Le scuole cattoliche in India chiudono venerdì per protesta contro gli attacchi alla
comunità cattolica. Il cardinale Oswald Gracias, presidente dei vescovi locali: le
autorità intervengano al più presto
Ancora violenze contro i cristiani nello Stato indiano dell’Orissa, dove si allarga
il fronte delle rivolte compiute da radicali indù. Il bilancio delle vittime, ancora
provvisorio, è salito ad 11 morti. Il governo ha decretato il coprifuoco in diverse
città e sono state schierate anche truppe antisommossa. Ma gli attacchi non si fermano.
Per protestare contro queste continue violenze venerdì prossimo resteranno chiuse
le scuole cattoliche. E’ stata anche indetta per il 7 settembre una giornata di preghiera
e digiuno. La comunità cristiana, intanto, teme che la situazione possa degenerare
e chiede un’adeguata cornice di sicurezza. E’ quanto sottolinea, al microfono di
Amedeo Lomonaco, il cardinale Oswald Gracias, arcivescovo di Bombay
e presidente della conferenza episcopale indiana:
R.
- I cristiani in Orissa stanno vivendo con paura, perché non sanno che cosa accadrà.
Almeno 25 chiese cristiane sono distrutte. C’è violenza, c’è un’ostilità che sta aumentando.
Abbiamo rivolto un appello al governo affinché intervenga subito.
D.
- Il Papa ha lanciato oggi un appello invitando leader religiosi e autorità
civili a lavorare insieme per promuovere la convivenza pacifica. Come procede in India
il dialogo tra le varie realtà della società? R. - Ci sono tante
iniziative che la Chiesa cattolica ha fatto per il dialogo, tante iniziative alle
quali stanno seguendo buoni risultati. Purtroppo, in Orissa, non ci sono state iniziative
di questo genere.
D. - Quando si parla di persecuzione,
si pensa soprattutto a Paesi islamici o a regimi comunisti. Ci sono poi altri Paesi,
come l’India, dove l’intolleranza è alimentata dal fondamentalismo indù. Quali sono
le caratteristiche di questa nuova offensiva anticristiana in Orissa?
R.
- Lo scorso dicembre, c’è stata un'ondata di violenza contro i cristiani. Dopo questi
episodi, la situazione è andata migliorando ma è rimasta alta la tensione. Due-tre
giorni fa, un capo indù è stato assassinato e queste che vediamo sono reazioni a quell’omicidio.
D.
- In India, le violenze seguono dinamiche presenti in altri Stati dove le comunità
cristiane vengono perseguitate perché diffondono principi fondati sulla persona e
sulla libertà. Possiamo dire, eminenza, che il fondamentalismo non solo cerca di contrastare
il cristianesimo ma lo stesso sistema di vita dell’Occidente? R.

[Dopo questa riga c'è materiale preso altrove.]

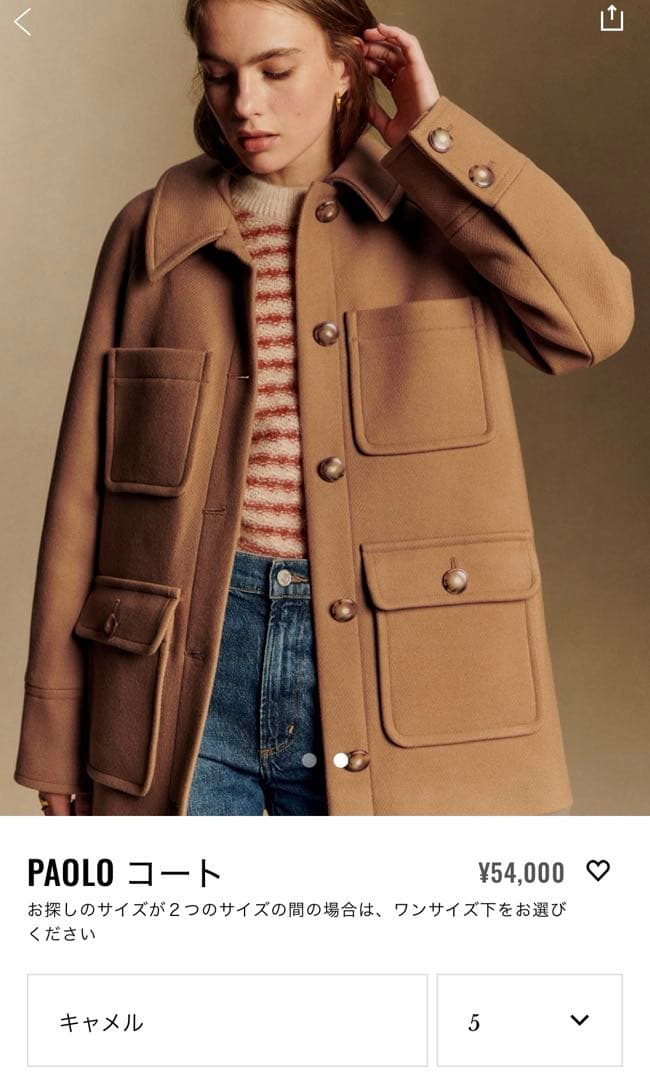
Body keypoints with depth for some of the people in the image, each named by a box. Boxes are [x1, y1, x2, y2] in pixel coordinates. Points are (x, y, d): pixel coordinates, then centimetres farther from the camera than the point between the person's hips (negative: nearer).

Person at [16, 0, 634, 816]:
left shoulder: (443, 215, 6)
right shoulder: (152, 233, 7)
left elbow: (595, 319, -15)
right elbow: (85, 485, 6)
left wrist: (430, 138, -6)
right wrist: (59, 733, 6)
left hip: (389, 686, 0)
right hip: (186, 669, 1)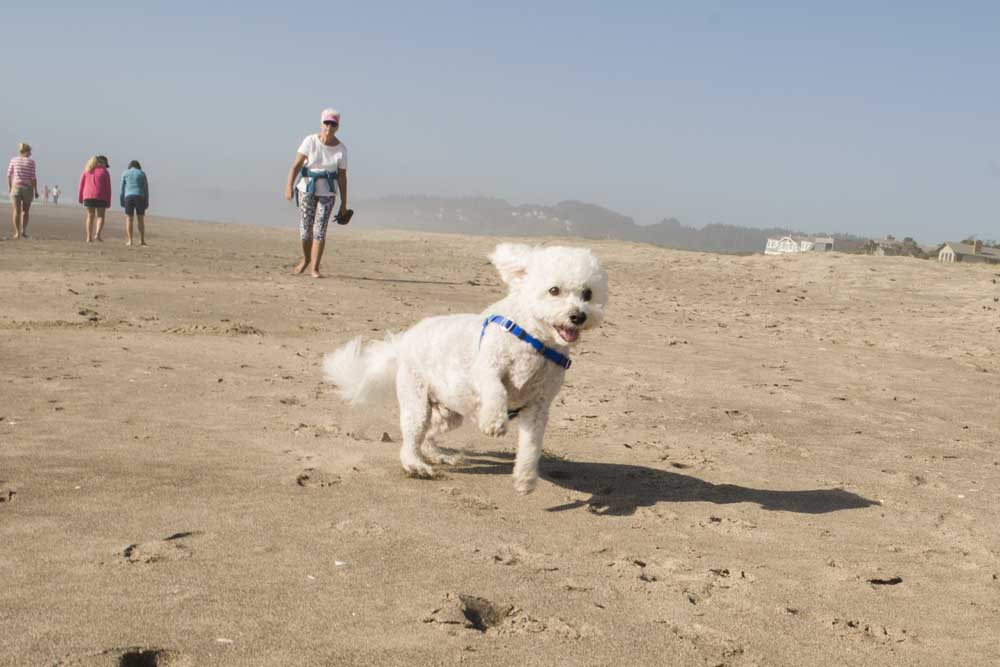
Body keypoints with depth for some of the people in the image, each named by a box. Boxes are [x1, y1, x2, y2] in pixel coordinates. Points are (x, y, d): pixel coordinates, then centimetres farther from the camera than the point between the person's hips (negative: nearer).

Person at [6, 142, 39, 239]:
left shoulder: (13, 160, 2)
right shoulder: (31, 161, -5)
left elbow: (9, 174, 4)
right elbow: (33, 177, -8)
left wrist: (9, 186, 18)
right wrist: (36, 191, -2)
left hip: (16, 187, 1)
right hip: (28, 187, -1)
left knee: (16, 211, 0)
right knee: (25, 211, 12)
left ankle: (17, 232, -9)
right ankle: (23, 230, -1)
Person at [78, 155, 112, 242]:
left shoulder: (87, 170, 9)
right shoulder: (104, 172, 0)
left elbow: (81, 184, 7)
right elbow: (108, 188, -2)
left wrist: (80, 197, 13)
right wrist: (108, 202, 1)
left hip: (88, 197, 3)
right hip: (100, 197, -3)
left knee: (90, 216, 11)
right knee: (100, 216, 5)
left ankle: (89, 237, 7)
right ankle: (97, 234, -16)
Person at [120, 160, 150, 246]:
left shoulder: (125, 173, 10)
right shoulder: (142, 173, 9)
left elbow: (122, 188, 6)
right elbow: (146, 188, 5)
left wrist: (122, 201, 9)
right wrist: (147, 202, 7)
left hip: (129, 197, 0)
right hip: (140, 197, 0)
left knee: (129, 219, 3)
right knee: (141, 219, 7)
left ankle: (130, 241, -4)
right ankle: (142, 240, 2)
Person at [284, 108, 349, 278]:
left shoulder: (341, 149, -7)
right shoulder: (310, 141, -11)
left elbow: (342, 177, -2)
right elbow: (296, 165, -18)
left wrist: (344, 205, -1)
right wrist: (289, 186, -31)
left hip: (327, 192, 0)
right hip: (306, 188, 0)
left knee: (320, 230, -8)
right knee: (305, 229, 6)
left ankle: (314, 267, 3)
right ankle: (306, 258, 33)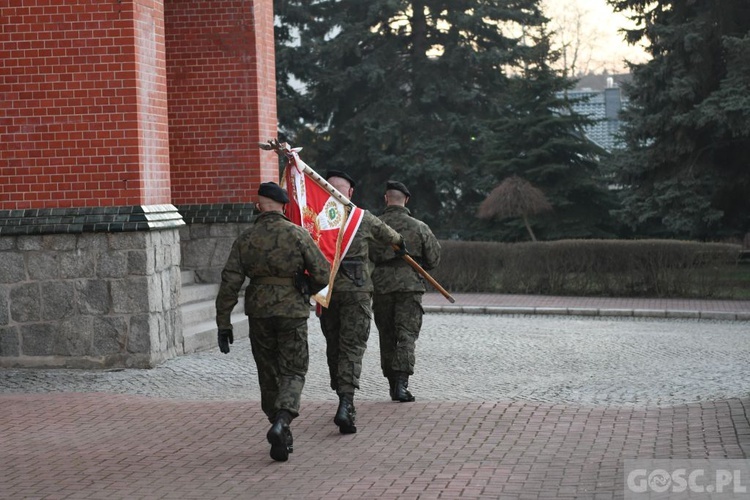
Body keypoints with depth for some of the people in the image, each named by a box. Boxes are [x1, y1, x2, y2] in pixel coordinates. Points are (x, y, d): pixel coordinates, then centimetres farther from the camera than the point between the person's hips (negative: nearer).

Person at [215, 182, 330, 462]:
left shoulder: (245, 240, -1)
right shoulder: (297, 234, -7)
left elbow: (230, 283, -3)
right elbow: (323, 273, -8)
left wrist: (223, 323, 1)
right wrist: (306, 291, 14)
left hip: (259, 313, 2)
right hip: (293, 313, -2)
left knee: (269, 374, 14)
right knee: (293, 372, 5)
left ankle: (282, 438, 20)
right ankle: (281, 422, -20)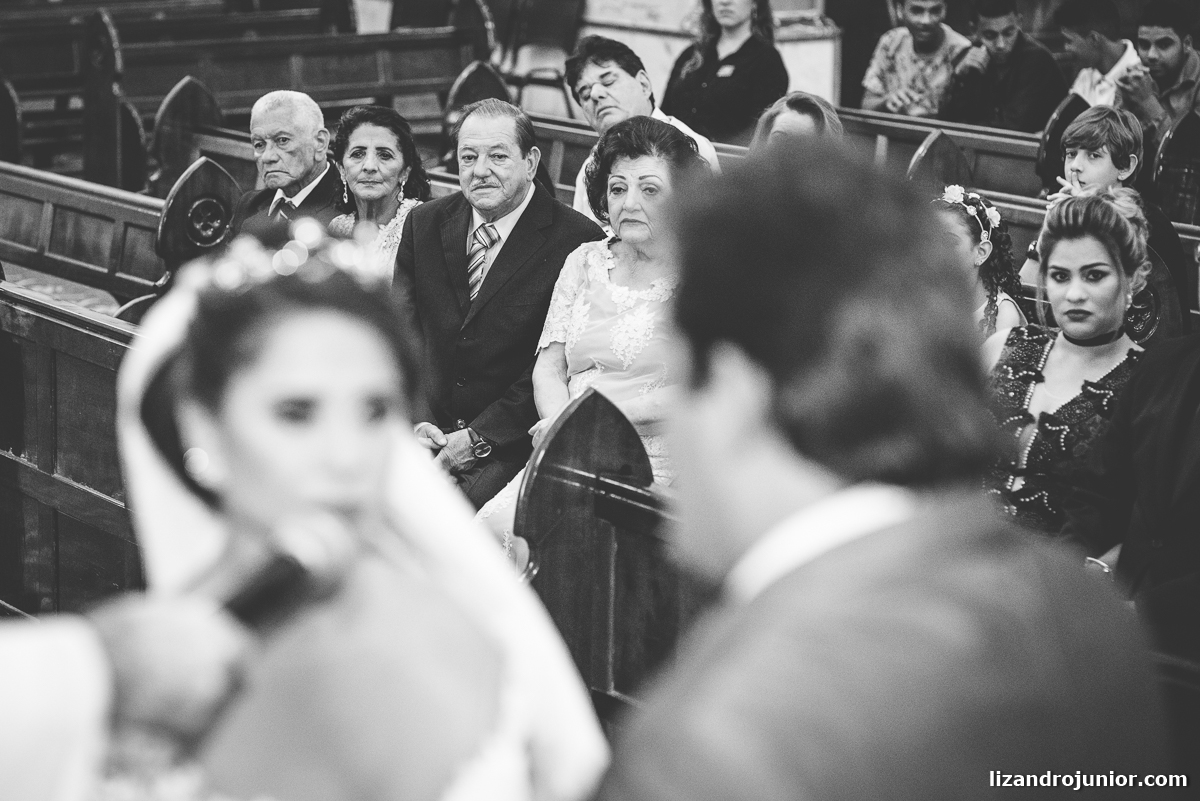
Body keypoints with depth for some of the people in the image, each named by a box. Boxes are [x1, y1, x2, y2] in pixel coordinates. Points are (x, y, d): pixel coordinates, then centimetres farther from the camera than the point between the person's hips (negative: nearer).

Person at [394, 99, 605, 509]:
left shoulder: (576, 240, -7)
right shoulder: (424, 224, 10)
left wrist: (479, 437, -14)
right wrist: (419, 421, -7)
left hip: (513, 442, -4)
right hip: (431, 429, 4)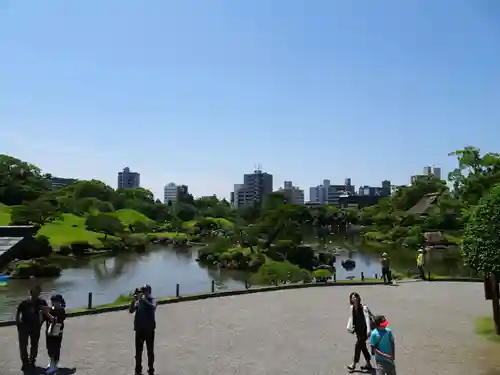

- Senz’altro, perché queste forze fondamentaliste non vogliono che la Chiesa lavori
per i diritti umani, per i poveri. Non vogliono che la Chiesa contribuisca ad innalzare
il livello di vita di questa gente: per questo ci sono problemi
D.
- Alle persecuzioni i cristiani hanno già risposto, nella storia, difendendo
con la forza della fede la parola del Vangelo e dei più deboli. In India, quale risposta
deve dare la Chiesa, con l’aiuto della società, per spegnere il fuoco dell’intolleranza? R.
- Adesso servono la preghiera e la fede nella Croce di Gesù. Adesso, dopo la violenza,
dobbiamo esaminarne le cause e chiederci come evitare questo in futuro.
D.
- Tra i nemici dei sistemi totalitari ci sono anche l’educazione e l’evangelizzazione,
soffi di libertà che non possono rimanere a lungo ingabbiati nelle grinfie di un sistema
violento. Il fondamentalismo è comunque una pagina destinata al fallimento… D.
- Certamente, non può avere successo. La nostra speranza è nella risurrezione di Gesù
e noi sappiamo che la vittoria sarà sempre di Gesù.